:: Material shown ::
- - - - -
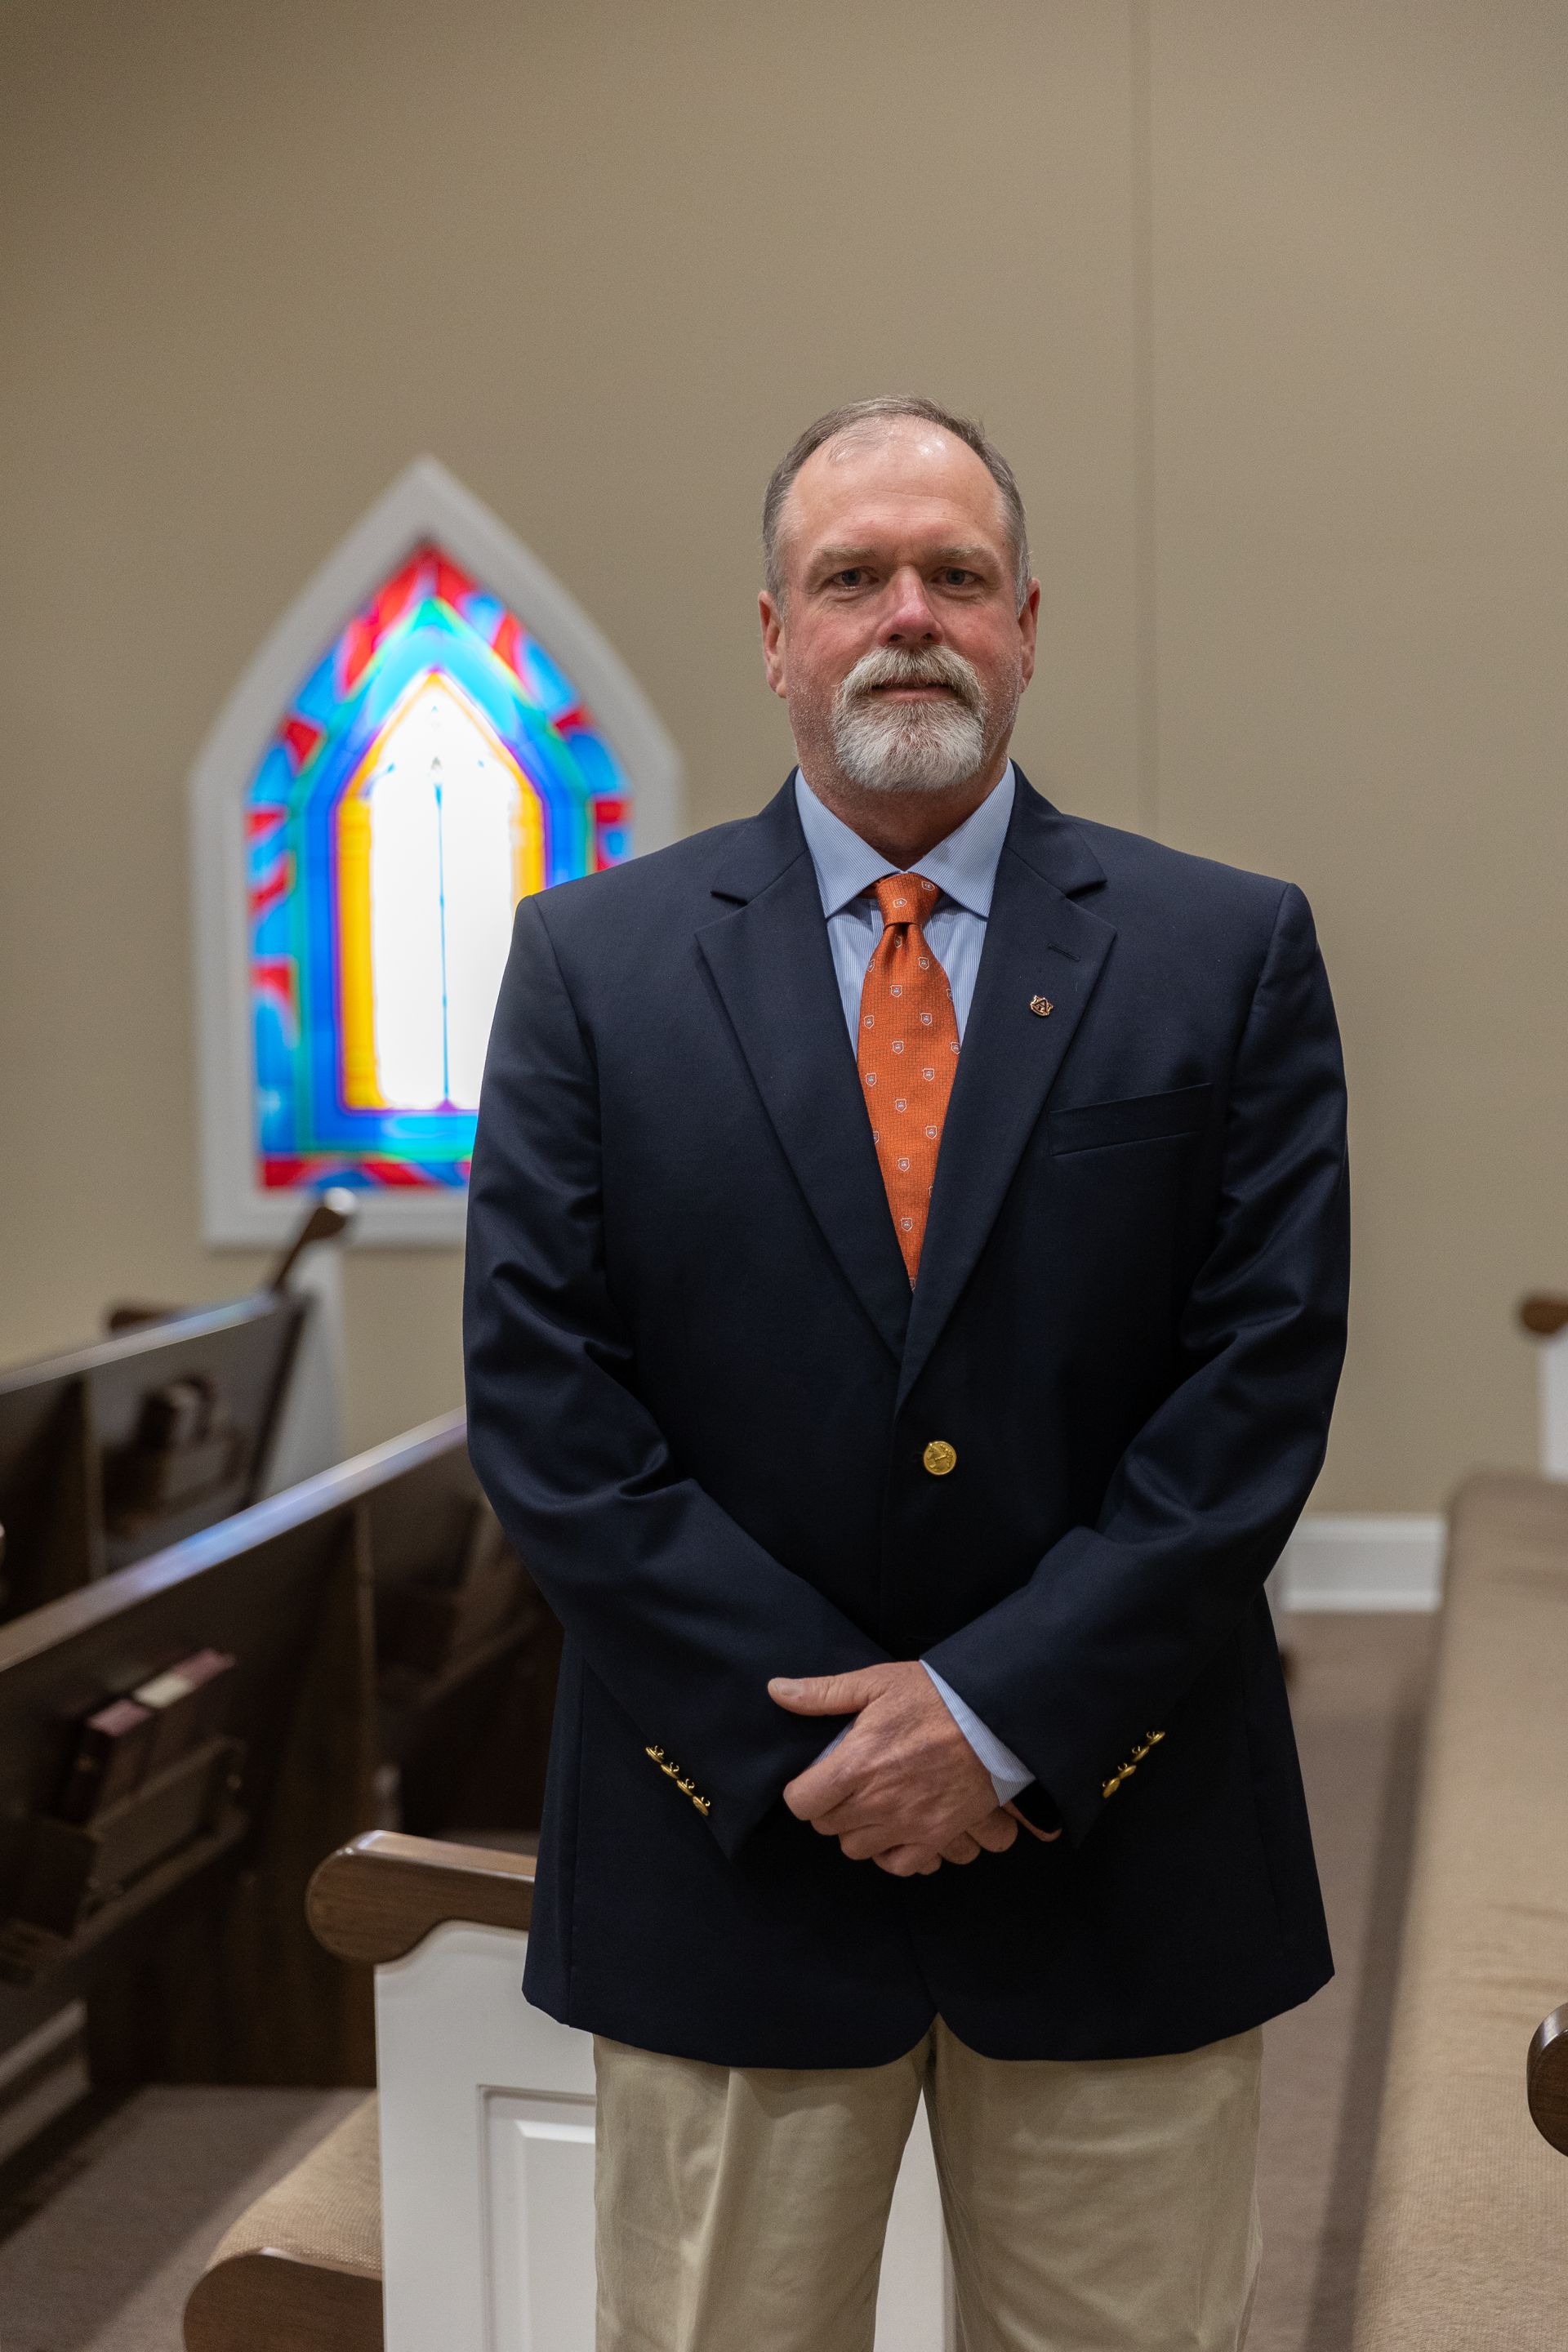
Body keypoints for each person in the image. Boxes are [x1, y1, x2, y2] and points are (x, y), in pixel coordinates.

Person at [464, 394, 1349, 2352]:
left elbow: (1257, 1388)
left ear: (1026, 620)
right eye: (850, 578)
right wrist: (827, 1748)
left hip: (1120, 1852)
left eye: (955, 575)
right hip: (730, 1866)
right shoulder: (591, 965)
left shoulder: (1228, 953)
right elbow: (546, 1404)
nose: (907, 616)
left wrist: (998, 1716)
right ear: (774, 633)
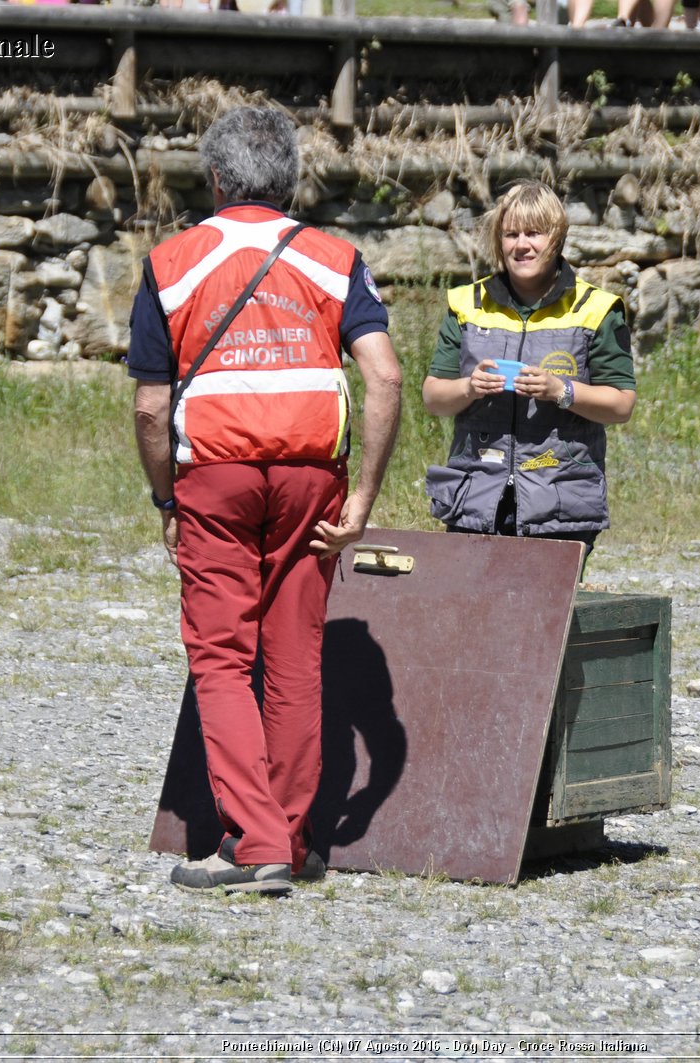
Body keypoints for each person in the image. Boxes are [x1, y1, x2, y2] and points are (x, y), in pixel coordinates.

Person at [128, 106, 403, 895]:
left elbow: (151, 408)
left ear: (215, 181)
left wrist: (164, 499)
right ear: (289, 182)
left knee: (221, 655)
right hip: (313, 475)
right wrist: (364, 500)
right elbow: (383, 375)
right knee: (294, 655)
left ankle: (253, 845)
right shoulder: (334, 258)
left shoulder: (172, 262)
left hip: (214, 473)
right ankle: (295, 836)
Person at [421, 181, 635, 568]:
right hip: (475, 497)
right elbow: (434, 397)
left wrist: (561, 390)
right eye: (511, 234)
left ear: (557, 238)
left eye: (534, 233)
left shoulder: (597, 309)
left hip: (561, 502)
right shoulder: (467, 304)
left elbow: (621, 405)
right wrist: (469, 388)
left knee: (542, 625)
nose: (522, 245)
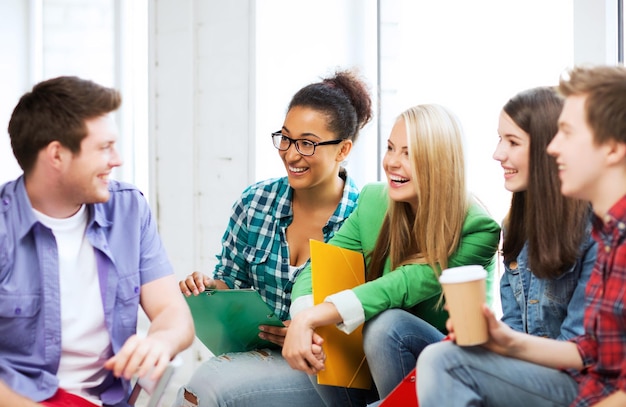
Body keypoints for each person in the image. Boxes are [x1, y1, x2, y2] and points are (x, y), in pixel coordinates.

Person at [416, 64, 626, 407]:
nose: (554, 147)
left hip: (573, 388)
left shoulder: (602, 236)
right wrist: (503, 340)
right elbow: (593, 351)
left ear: (613, 148)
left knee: (443, 362)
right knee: (432, 353)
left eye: (567, 134)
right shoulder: (609, 234)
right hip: (563, 381)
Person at [176, 69, 373, 407]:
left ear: (343, 150)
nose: (291, 154)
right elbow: (231, 283)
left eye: (307, 143)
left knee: (206, 386)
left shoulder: (363, 217)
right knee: (200, 387)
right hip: (256, 356)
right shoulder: (255, 202)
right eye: (285, 138)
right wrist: (209, 291)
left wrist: (308, 329)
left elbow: (373, 319)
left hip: (325, 372)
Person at [282, 103, 501, 402]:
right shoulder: (373, 202)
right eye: (390, 148)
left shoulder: (476, 228)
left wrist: (311, 318)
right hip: (376, 364)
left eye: (410, 154)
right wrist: (304, 316)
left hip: (450, 365)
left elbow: (402, 286)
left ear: (440, 163)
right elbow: (317, 269)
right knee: (331, 324)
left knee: (387, 325)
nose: (393, 162)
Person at [0, 76, 194, 407]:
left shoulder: (129, 210)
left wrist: (160, 341)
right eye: (104, 147)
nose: (116, 159)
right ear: (57, 155)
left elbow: (175, 315)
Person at [494, 86, 596, 341]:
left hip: (569, 373)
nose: (497, 154)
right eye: (500, 139)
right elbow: (514, 326)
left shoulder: (595, 230)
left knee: (446, 359)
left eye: (513, 142)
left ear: (549, 149)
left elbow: (577, 345)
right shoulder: (514, 225)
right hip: (527, 366)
- - - - -
:: What to produce ::
Pictures must not appear in the copy, which must otherwise match the listing exactly.

:: Answer box ::
Body keypoints for each person in the image. Boxes are [x1, y1, x2, y2] and points are (x, y), in pixel coordinates.

Person at [464, 394, 1349, 2352]:
left elbow: (1257, 1388)
left ear: (1026, 620)
right eye: (850, 578)
right wrist: (827, 1748)
left hip: (1120, 1852)
left eye: (955, 575)
right hip: (730, 1866)
right shoulder: (591, 965)
left shoulder: (1228, 953)
right elbow: (546, 1404)
nose: (907, 616)
left wrist: (998, 1716)
right ear: (774, 633)
Body keypoints for each person in the image. Boxes are [x1, y1, x2, y2] and points are (x, y), in pixel coordinates.

Person at [128, 106, 403, 895]:
left elbow: (151, 408)
left ear: (215, 181)
left wrist: (164, 499)
right ear: (289, 182)
left knee: (221, 655)
right hip: (313, 475)
right wrist: (364, 500)
right elbow: (383, 375)
right knee: (294, 655)
left ankle: (253, 845)
right shoulder: (334, 258)
left shoulder: (172, 262)
left hip: (214, 473)
right ankle: (295, 836)
Person at [421, 181, 635, 568]:
right hip: (475, 497)
right elbow: (434, 397)
left wrist: (561, 390)
right eye: (511, 234)
left ear: (557, 238)
left eye: (534, 233)
left shoulder: (597, 309)
left hip: (561, 502)
right shoulder: (467, 304)
left elbow: (621, 405)
right wrist: (469, 388)
left knee: (542, 625)
nose: (522, 245)
Body keypoints for each person in the image. Boxes are [x1, y1, x2, y2] and points are (x, y), in pixel coordinates.

Person at [416, 64, 626, 407]:
nose: (554, 147)
left hip: (573, 388)
left shoulder: (602, 236)
right wrist: (503, 340)
right elbow: (593, 351)
left ear: (613, 148)
left knee: (443, 362)
right knee: (432, 353)
left eye: (567, 134)
right shoulder: (609, 234)
right hip: (563, 381)
Person at [176, 69, 373, 407]:
left ear: (343, 150)
nose: (291, 154)
right elbow: (231, 283)
left eye: (307, 143)
left knee: (206, 386)
left shoulder: (363, 217)
right knee: (200, 387)
right hip: (256, 356)
right shoulder: (255, 202)
right eye: (285, 138)
right wrist: (209, 291)
left wrist: (308, 329)
left elbow: (373, 319)
left hip: (325, 372)
Person at [282, 103, 501, 402]:
right shoulder: (373, 202)
right eye: (390, 148)
left shoulder: (476, 228)
left wrist: (311, 318)
right hip: (376, 364)
left eye: (410, 154)
right wrist: (304, 316)
left hip: (450, 365)
left elbow: (402, 286)
left ear: (440, 163)
right elbow: (317, 269)
right knee: (331, 324)
left knee: (387, 325)
nose: (393, 162)
Person at [0, 76, 194, 407]:
left shoulder: (129, 210)
left wrist: (160, 341)
right eye: (104, 147)
nose: (116, 159)
right ear: (57, 155)
left elbow: (175, 315)
Person at [494, 86, 596, 341]:
left hip: (569, 373)
nose: (497, 154)
right eye: (500, 139)
right elbow: (514, 326)
left shoulder: (595, 230)
left knee: (446, 359)
left eye: (513, 142)
left ear: (549, 149)
left elbow: (577, 345)
right shoulder: (514, 225)
right hip: (527, 366)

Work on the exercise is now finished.